David Cameron has condemned “despicable” xenophobic abuse after the EU referendum as figures suggested a 57% increase in reported incidents.
The country would not stand for hate crime, the prime minister told MPs.
“In the past few days we have seen despicable graffiti daubed on a Polish community centre, we’ve seen verbal abuse hurled against individuals because they are members of ethnic minorities,” Cameron said.
“Let’s remember these people have come here and made a wonderful contribution to our country. We will not stand for hate crime or these kinds of attacks, they must be stamped out.”
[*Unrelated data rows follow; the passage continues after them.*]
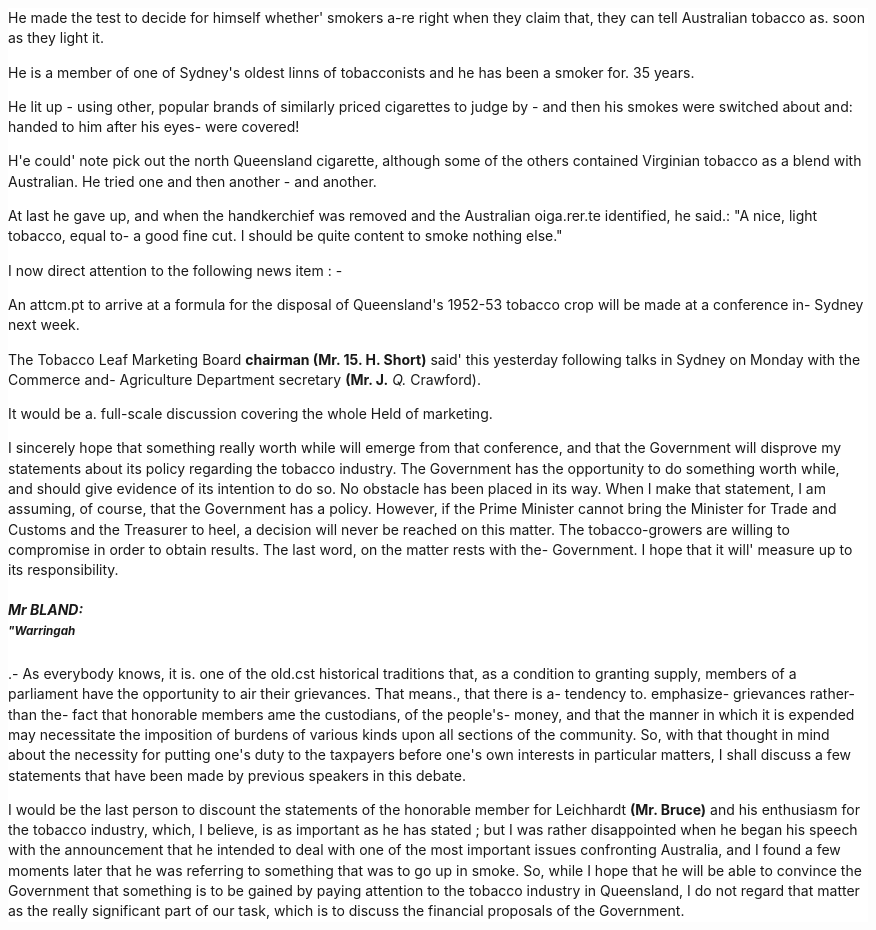 He made the test to decide for himself whether'  smokers  a-re right when they claim that,  they  can tell Australian tobacco as. soon as they light it. 

He is a member of one of Sydney's oldest linns of tobacconists and he has been a smoker for. 35 years. 

He lit up - using other, popular brands  of  similarly priced cigarettes to judge by - and then his smokes were switched about and:  handed  to him  after  his eyes- were covered! 

H'e could' note pick out the north Queensland cigarette, although some of the others contained Virginian tobacco as a blend with Australian. He tried one and then another - and another. 

At last he gave up, and when the handkerchief was removed and the Australian oiga.rer.te identified, he said.: "A nice, light tobacco, equal to- a good fine cut. I should be quite content to smoke nothing else." 

I now direct attention to the following news item : - 

An attcm.pt to arrive at a formula for the disposal of Queensland's 1952-53 tobacco crop will be made at a conference in-  Sydney  next week. 

The  Tobacco  Leaf Marketing Board  **chairman (Mr. 15. H. Short)**  said' this yesterday following talks in Sydney on Monday with the Commerce and- Agriculture Department secretary  **(Mr. J.**  *Q.*  Crawford). 

It would be a. full-scale discussion covering the whole Held of marketing. 

I sincerely hope that something really worth while will emerge from that conference, and that the Government will disprove my statements about its policy regarding the tobacco industry. The Government has the opportunity to do something worth while, and should give evidence of its intention to do so. No obstacle has been placed in its way. When I make that statement, I am assuming, of course, that the Government has a policy. However, if the Prime Minister cannot bring the Minister for Trade and Customs and the Treasurer to heel, a decision will never be reached on this matter. The tobacco-growers are willing to compromise in order to obtain results. The last word, on the matter rests with the- Government. I hope that it will' measure up to its responsibility. 

##### Mr BLAND:<br><small class="text-muted">"Warringah</small>

.- As everybody knows, it is. one of the old.cst historical traditions that, as a condition to granting supply, members of  a  parliament have the opportunity to air their grievances. That means., that there is a- tendency to. emphasize- grievances rather- than the- fact that honorable members ame the custodians, of the people's- money, and that the manner in which it is expended may necessitate the imposition of burdens of various kinds upon all sections of the community. So, with that thought in mind about the necessity for putting one's duty to the taxpayers before one's own interests in particular matters, I shall discuss a few statements that have been made by previous speakers in this debate. 

I would be the last person to discount the statements of the honorable member for Leichhardt  **(Mr. Bruce)**  and his enthusiasm for the tobacco industry, which, I believe, is as important as he has stated ; but I was rather disappointed when he began his speech with the announcement that he intended to deal with one of the most important issues confronting Australia, and I found a few moments later that he was referring to something that was to go up in smoke. So, while I hope that he will be able to convince the Government that something is to be gained by paying attention to the tobacco industry in Queensland, I do not regard that matter as the really significant part of our task, which is to discuss the financial proposals of the Government. 
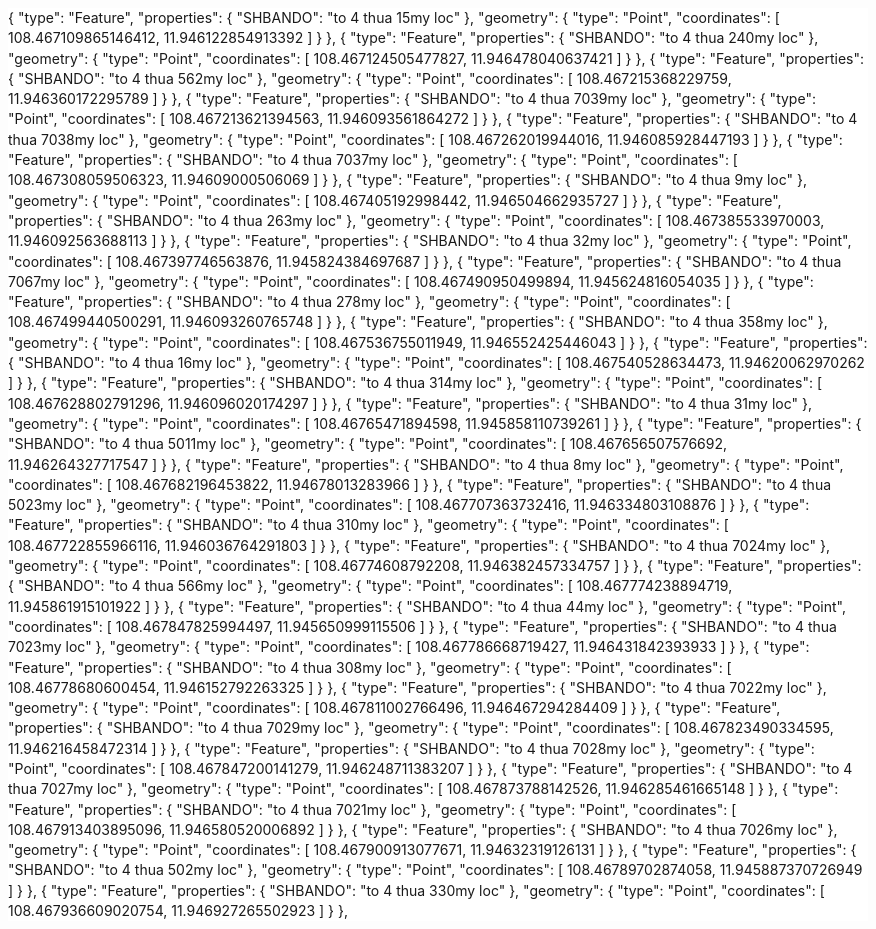 { "type": "Feature", "properties": { "SHBANDO": "to 4 thua 15my loc" }, "geometry": { "type": "Point", "coordinates": [ 108.467109865146412, 11.946122854913392 ] } },
{ "type": "Feature", "properties": { "SHBANDO": "to 4 thua 240my loc" }, "geometry": { "type": "Point", "coordinates": [ 108.467124505477827, 11.946478040637421 ] } },
{ "type": "Feature", "properties": { "SHBANDO": "to 4 thua 562my loc" }, "geometry": { "type": "Point", "coordinates": [ 108.467215368229759, 11.946360172295789 ] } },
{ "type": "Feature", "properties": { "SHBANDO": "to 4 thua 7039my loc" }, "geometry": { "type": "Point", "coordinates": [ 108.467213621394563, 11.946093561864272 ] } },
{ "type": "Feature", "properties": { "SHBANDO": "to 4 thua 7038my loc" }, "geometry": { "type": "Point", "coordinates": [ 108.467262019944016, 11.946085928447193 ] } },
{ "type": "Feature", "properties": { "SHBANDO": "to 4 thua 7037my loc" }, "geometry": { "type": "Point", "coordinates": [ 108.467308059506323, 11.94609000506069 ] } },
{ "type": "Feature", "properties": { "SHBANDO": "to 4 thua 9my loc" }, "geometry": { "type": "Point", "coordinates": [ 108.467405192998442, 11.946504662935727 ] } },
{ "type": "Feature", "properties": { "SHBANDO": "to 4 thua 263my loc" }, "geometry": { "type": "Point", "coordinates": [ 108.467385533970003, 11.946092563688113 ] } },
{ "type": "Feature", "properties": { "SHBANDO": "to 4 thua 32my loc" }, "geometry": { "type": "Point", "coordinates": [ 108.467397746563876, 11.945824384697687 ] } },
{ "type": "Feature", "properties": { "SHBANDO": "to 4 thua 7067my loc" }, "geometry": { "type": "Point", "coordinates": [ 108.467490950499894, 11.945624816054035 ] } },
{ "type": "Feature", "properties": { "SHBANDO": "to 4 thua 278my loc" }, "geometry": { "type": "Point", "coordinates": [ 108.467499440500291, 11.946093260765748 ] } },
{ "type": "Feature", "properties": { "SHBANDO": "to 4 thua 358my loc" }, "geometry": { "type": "Point", "coordinates": [ 108.467536755011949, 11.946552425446043 ] } },
{ "type": "Feature", "properties": { "SHBANDO": "to 4 thua 16my loc" }, "geometry": { "type": "Point", "coordinates": [ 108.467540528634473, 11.94620062970262 ] } },
{ "type": "Feature", "properties": { "SHBANDO": "to 4 thua 314my loc" }, "geometry": { "type": "Point", "coordinates": [ 108.467628802791296, 11.946096020174297 ] } },
{ "type": "Feature", "properties": { "SHBANDO": "to 4 thua 31my loc" }, "geometry": { "type": "Point", "coordinates": [ 108.46765471894598, 11.945858110739261 ] } },
{ "type": "Feature", "properties": { "SHBANDO": "to 4 thua 5011my loc" }, "geometry": { "type": "Point", "coordinates": [ 108.467656507576692, 11.946264327717547 ] } },
{ "type": "Feature", "properties": { "SHBANDO": "to 4 thua 8my loc" }, "geometry": { "type": "Point", "coordinates": [ 108.467682196453822, 11.94678013283966 ] } },
{ "type": "Feature", "properties": { "SHBANDO": "to 4 thua 5023my loc" }, "geometry": { "type": "Point", "coordinates": [ 108.467707363732416, 11.946334803108876 ] } },
{ "type": "Feature", "properties": { "SHBANDO": "to 4 thua 310my loc" }, "geometry": { "type": "Point", "coordinates": [ 108.467722855966116, 11.946036764291803 ] } },
{ "type": "Feature", "properties": { "SHBANDO": "to 4 thua 7024my loc" }, "geometry": { "type": "Point", "coordinates": [ 108.46774608792208, 11.946382457334757 ] } },
{ "type": "Feature", "properties": { "SHBANDO": "to 4 thua 566my loc" }, "geometry": { "type": "Point", "coordinates": [ 108.467774238894719, 11.945861915101922 ] } },
{ "type": "Feature", "properties": { "SHBANDO": "to 4 thua 44my loc" }, "geometry": { "type": "Point", "coordinates": [ 108.467847825994497, 11.945650999115506 ] } },
{ "type": "Feature", "properties": { "SHBANDO": "to 4 thua 7023my loc" }, "geometry": { "type": "Point", "coordinates": [ 108.467786668719427, 11.946431842393933 ] } },
{ "type": "Feature", "properties": { "SHBANDO": "to 4 thua 308my loc" }, "geometry": { "type": "Point", "coordinates": [ 108.46778680600454, 11.946152792263325 ] } },
{ "type": "Feature", "properties": { "SHBANDO": "to 4 thua 7022my loc" }, "geometry": { "type": "Point", "coordinates": [ 108.467811002766496, 11.946467294284409 ] } },
{ "type": "Feature", "properties": { "SHBANDO": "to 4 thua 7029my loc" }, "geometry": { "type": "Point", "coordinates": [ 108.467823490334595, 11.946216458472314 ] } },
{ "type": "Feature", "properties": { "SHBANDO": "to 4 thua 7028my loc" }, "geometry": { "type": "Point", "coordinates": [ 108.467847200141279, 11.946248711383207 ] } },
{ "type": "Feature", "properties": { "SHBANDO": "to 4 thua 7027my loc" }, "geometry": { "type": "Point", "coordinates": [ 108.467873788142526, 11.946285461665148 ] } },
{ "type": "Feature", "properties": { "SHBANDO": "to 4 thua 7021my loc" }, "geometry": { "type": "Point", "coordinates": [ 108.467913403895096, 11.946580520006892 ] } },
{ "type": "Feature", "properties": { "SHBANDO": "to 4 thua 7026my loc" }, "geometry": { "type": "Point", "coordinates": [ 108.467900913077671, 11.94632319126131 ] } },
{ "type": "Feature", "properties": { "SHBANDO": "to 4 thua 502my loc" }, "geometry": { "type": "Point", "coordinates": [ 108.46789702874058, 11.945887370726949 ] } },
{ "type": "Feature", "properties": { "SHBANDO": "to 4 thua 330my loc" }, "geometry": { "type": "Point", "coordinates": [ 108.467936609020754, 11.946927265502923 ] } },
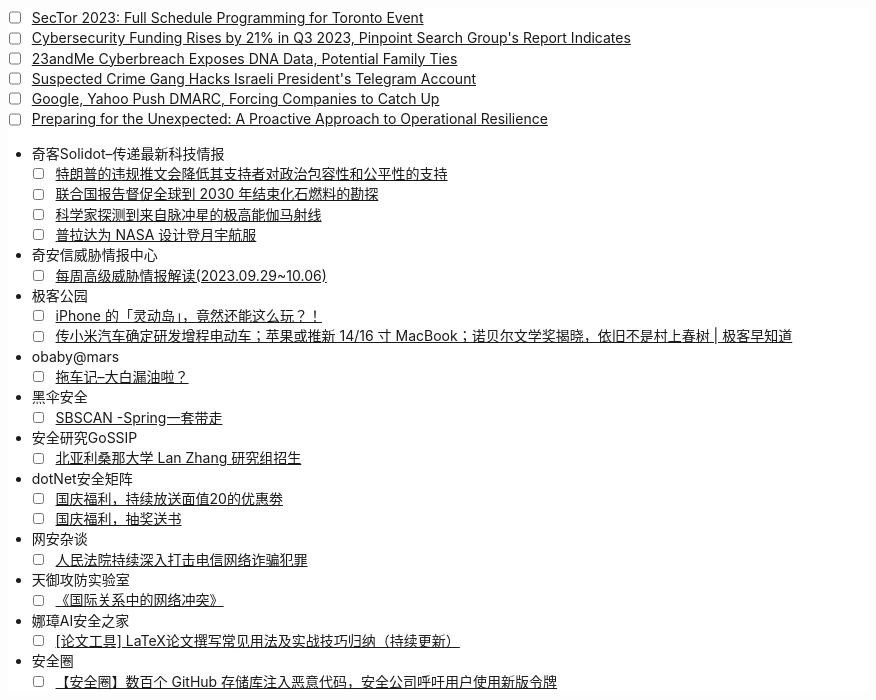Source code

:   - [ ] [SecTor 2023: Full Schedule Programming for Toronto Event](https://www.darkreading.com/attacks-breaches/sector-2023-full-schedule-programming-for-toronto-event)
  - [ ] [Cybersecurity Funding Rises by 21% in Q3 2023, Pinpoint Search Group's Report Indicates](https://www.darkreading.com/cloud/cybersecurity-funding-rises-by-21-in-q3-2023-pinpoint-search-group-s-report-indicates)
  - [ ] [23andMe Cyberbreach Exposes DNA Data, Potential Family Ties](https://www.darkreading.com/attacks-breaches/23andme-cyberbreach-exposed-dna-data-family-ties)
  - [ ] [Suspected Crime Gang Hacks Israeli President's Telegram Account](https://www.darkreading.com/dr-global/suspected-crime-gang-hacks-israeli-president-telegram-account)
  - [ ] [Google, Yahoo Push DMARC, Forcing Companies to Catch Up](https://www.darkreading.com/dr-tech/google-yahoo-push-dmarc-forcing-companies-to-catch-up)
  - [ ] [Preparing for the Unexpected: A Proactive Approach to Operational Resilience](https://www.darkreading.com/operations/preparing-for-the-unexpected-a-proactive-approach-to-operational-resilience)
- 奇客Solidot–传递最新科技情报
  - [ ] [特朗普的违规推文会降低其支持者对政治包容性和公平性的支持](https://www.solidot.org/story?sid=76257)
  - [ ] [联合国报告督促全球到 2030 年结束化石燃料的勘探](https://www.solidot.org/story?sid=76256)
  - [ ] [科学家探测到来自脉冲星的极高能伽马射线](https://www.solidot.org/story?sid=76255)
  - [ ] [普拉达为 NASA 设计登月宇航服](https://www.solidot.org/story?sid=76254)
- 奇安信威胁情报中心
  - [ ] [每周高级威胁情报解读(2023.09.29~10.06)](https://mp.weixin.qq.com/s?__biz=MzI2MDc2MDA4OA==&mid=2247508273&idx=1&sn=10becfe0719f748ed3263b4ecf9ec1b9&chksm=ea665646dd11df50a83e93289424093f6dc47640f0a527c13b7b401905d88feb130e53023596&scene=58&subscene=0#rd)
- 极客公园
  - [ ] [iPhone 的「灵动岛」，竟然还能这么玩？！](https://mp.weixin.qq.com/s?__biz=MTMwNDMwODQ0MQ==&mid=2653015249&idx=1&sn=ac967fd5e35acd8127a5b70f815948e2&chksm=7e54b1674923387117580e2a5de61a7ba1f951cfcb9302f1f50d5dbdd947b3a09056d1fecfb0&scene=58&subscene=0#rd)
  - [ ] [传小米汽车确定研发增程电动车；苹果或推新 14/16 寸 MacBook；诺贝尔文学奖揭晓，依旧不是村上春树 | 极客早知道](https://mp.weixin.qq.com/s?__biz=MTMwNDMwODQ0MQ==&mid=2653015248&idx=1&sn=33732a197e6e0cc587db8bf3ac89ac1b&chksm=7e54b1664923387044769aa85b0fe12e08d98926e3267b60ae752b5507db15c736d7964a499f&scene=58&subscene=0#rd)
- obaby@mars
  - [ ] [拖车记–大白漏油啦？](https://h4ck.org.cn/2023/10/%e6%8b%96%e8%bd%a6%e8%ae%b0-%e5%a4%a7%e7%99%bd%e6%bc%8f%e6%b2%b9%e5%95%a6%ef%bc%9f/)
- 黑伞安全
  - [ ] [SBSCAN -Spring一套带走](https://mp.weixin.qq.com/s?__biz=MzU0MzkzOTYzOQ==&mid=2247488117&idx=1&sn=fbef7bbcab977e17c0200638a58fdd23&chksm=fb029f2dcc75163b9e9305e350b35288151c911e9233fe58fa53c2ec75d008fbab5597d56f8d&scene=58&subscene=0#rd)
- 安全研究GoSSIP
  - [ ] [北亚利桑那大学 Lan Zhang 研究组招生](https://mp.weixin.qq.com/s?__biz=Mzg5ODUxMzg0Ng==&mid=2247496407&idx=1&sn=8f1a549543bd68ad65522036614d0b41&chksm=c063dc0ef71455185d373e5aed80dee2a2ae84a56732a43a4c7061d5a00ff4b98e2856714a33&scene=58&subscene=0#rd)
- dotNet安全矩阵
  - [ ] [国庆福利，持续放送面值20的优惠劵](https://mp.weixin.qq.com/s?__biz=MzUyOTc3NTQ5MA==&mid=2247488893&idx=1&sn=f55afc9667acecdb65d0b79ef10a6082&chksm=fa5abb90cd2d3286e3088883f96016a073f89319cbef9cf0e350fdb2b8486374f9ecfeedbf28&scene=58&subscene=0#rd)
  - [ ] [国庆福利，抽奖送书](https://mp.weixin.qq.com/s?__biz=MzUyOTc3NTQ5MA==&mid=2247488893&idx=2&sn=aa2c80de9d2044409efa2c815618b672&chksm=fa5abb90cd2d3286f49a4849ba41763705500b4766fbeae88ec5ab02778ab99ef402f1c5301f&scene=58&subscene=0#rd)
- 网安杂谈
  - [ ] [人民法院持续深入打击电信网络诈骗犯罪](https://mp.weixin.qq.com/s?__biz=MzAwMTMzMDUwNg==&mid=2650887930&idx=1&sn=5a8fed034f07ed1668f1ac62f1be7796&chksm=812eaadfb65923c9f8c79c0c01f165051d724e25cdabbabaa7c5db868d17cc51c01dc6823508&scene=58&subscene=0#rd)
- 天御攻防实验室
  - [ ] [《国际关系中的网络冲突》](https://mp.weixin.qq.com/s?__biz=MzU0MzgyMzM2Nw==&mid=2247485071&idx=1&sn=b8edcb9cd0ab78d1b6f7c149dce2e49a&chksm=fb04c5e7cc734cf18c1a9c63c1ed9435ec2b93923635ea18076b5d34fe46407e3183cbef5fba&scene=58&subscene=0#rd)
- 娜璋AI安全之家
  - [ ] [[论文工具] LaTeX论文撰写常见用法及实战技巧归纳（持续更新）](https://mp.weixin.qq.com/s?__biz=Mzg5MTM5ODU2Mg==&mid=2247498843&idx=1&sn=356a19b81712166639a7891d29bb1c64&chksm=cfcf4c96f8b8c5805ad0699025a33a2ce6a41c8d5fb49b695b15fa37a337dd71607e6701fa06&scene=58&subscene=0#rd)
- 安全圈
  - [ ] [【安全圈】数百个 GitHub 存储库注入恶意代码，安全公司呼吁用户使用新版令牌](https://mp.weixin.qq.com/s?__biz=MzIzMzE4NDU1OQ==&mid=2652045975&idx=1&sn=26e7adb44fd1ea761ef0a0973f1e0749&chksm=f36e2ed7c419a7c192e9313c3c6137fdb20338a8beb14f755d4d84602f9681fdf54947240702&scene=58&subscene=0#rd)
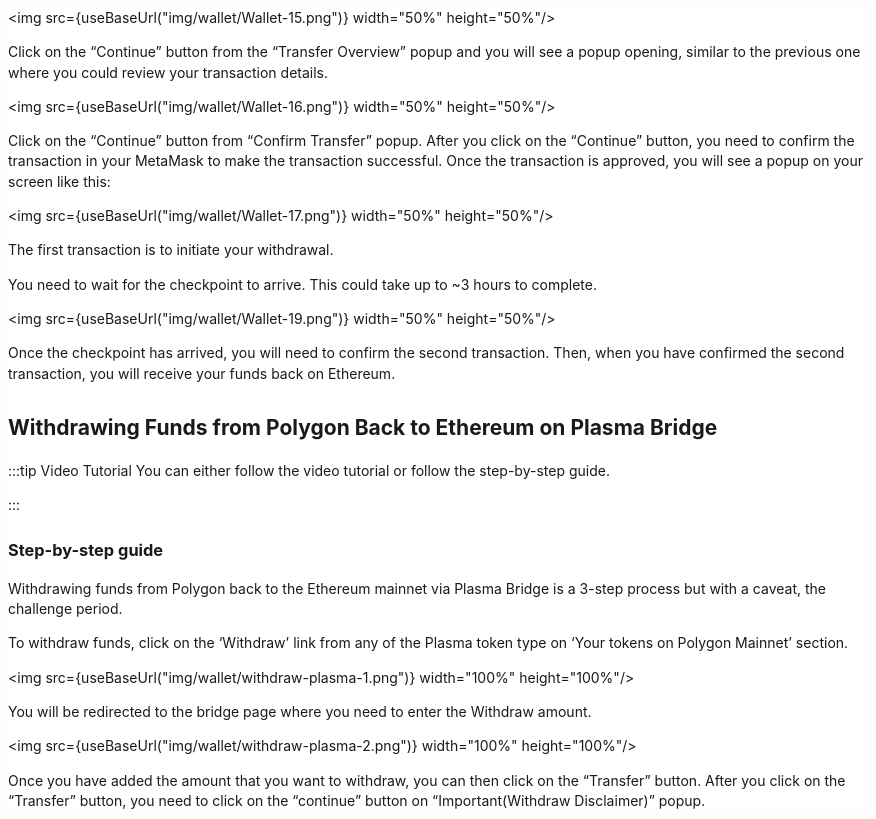 <img src={useBaseUrl("img/wallet/Wallet-15.png")} width="50%" height="50%"/>

Click on the “Continue” button from the “Transfer Overview” popup and you will see a popup opening, similar to the previous one where you could review your transaction details.    

<img src={useBaseUrl("img/wallet/Wallet-16.png")}  width="50%" height="50%"/>

Click on the “Continue” button from “Confirm Transfer” popup.
After you click on the “Continue” button, you need to confirm the transaction in your MetaMask to make the transaction successful.
Once the transaction is approved, you will see a popup on your screen like this:

<img src={useBaseUrl("img/wallet/Wallet-17.png")} width="50%" height="50%"/>

The first transaction is to initiate your withdrawal.

You need to wait for the checkpoint to arrive. This could take up to ~3 hours to complete.

<img src={useBaseUrl("img/wallet/Wallet-19.png")} width="50%" height="50%"/>

Once the checkpoint has arrived, you will need to confirm the second transaction.
Then, when you have confirmed the second transaction, you will receive your funds back on Ethereum.

## Withdrawing Funds from Polygon Back to Ethereum on Plasma Bridge

:::tip Video Tutorial
You can either follow the video tutorial or follow the step-by-step guide.

<video loop autoplay width="70%" height="70%" controls="true" >
  <source type="video/mp4" src="/img/wallet/WithdrawMatic.mp4"></source>
  <p>Your browser does not support the video element.</p>
</video>
:::

### Step-by-step guide

Withdrawing funds from Polygon back to the Ethereum mainnet via Plasma Bridge is a 3-step process but with a caveat, the challenge period.

To withdraw funds, click on the ‘Withdraw’ link from any of the Plasma token type on ‘Your tokens on Polygon Mainnet’ section.

<img src={useBaseUrl("img/wallet/withdraw-plasma-1.png")} width="100%" height="100%"/>

You will be redirected to the bridge page where you need to enter the Withdraw amount.

<img src={useBaseUrl("img/wallet/withdraw-plasma-2.png")} width="100%" height="100%"/>

Once you have added the amount that you want to withdraw, you can then click on the “Transfer” button.
After you click on the “Transfer” button, you need to click on the “continue” button on “Important(Withdraw Disclaimer)” popup.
Police believe there has been an increase in hate crimes and community tensions since last week’s referendum. Initial figures show an increase of 57% in reported incidents between Thursday and Sunday compared with the same days four weeks earlier, the National Police Chiefs’ Council said – 85 incidents were reported compared with 54 during the earlier period.
“It’s no coincidence this has come off the back of the EU vote,” said a police source.
Senior police chiefs have discussed how to respond amid concerns the continuing heated debate may contribute to heightened tensions.
Cameron’s condemnation came amid a growing chorus of concern over intolerance and hostility. The mayor of London and the UK’s biggest Muslim organisation spoke out against a spike in racist abuse in the aftermath of the referendum.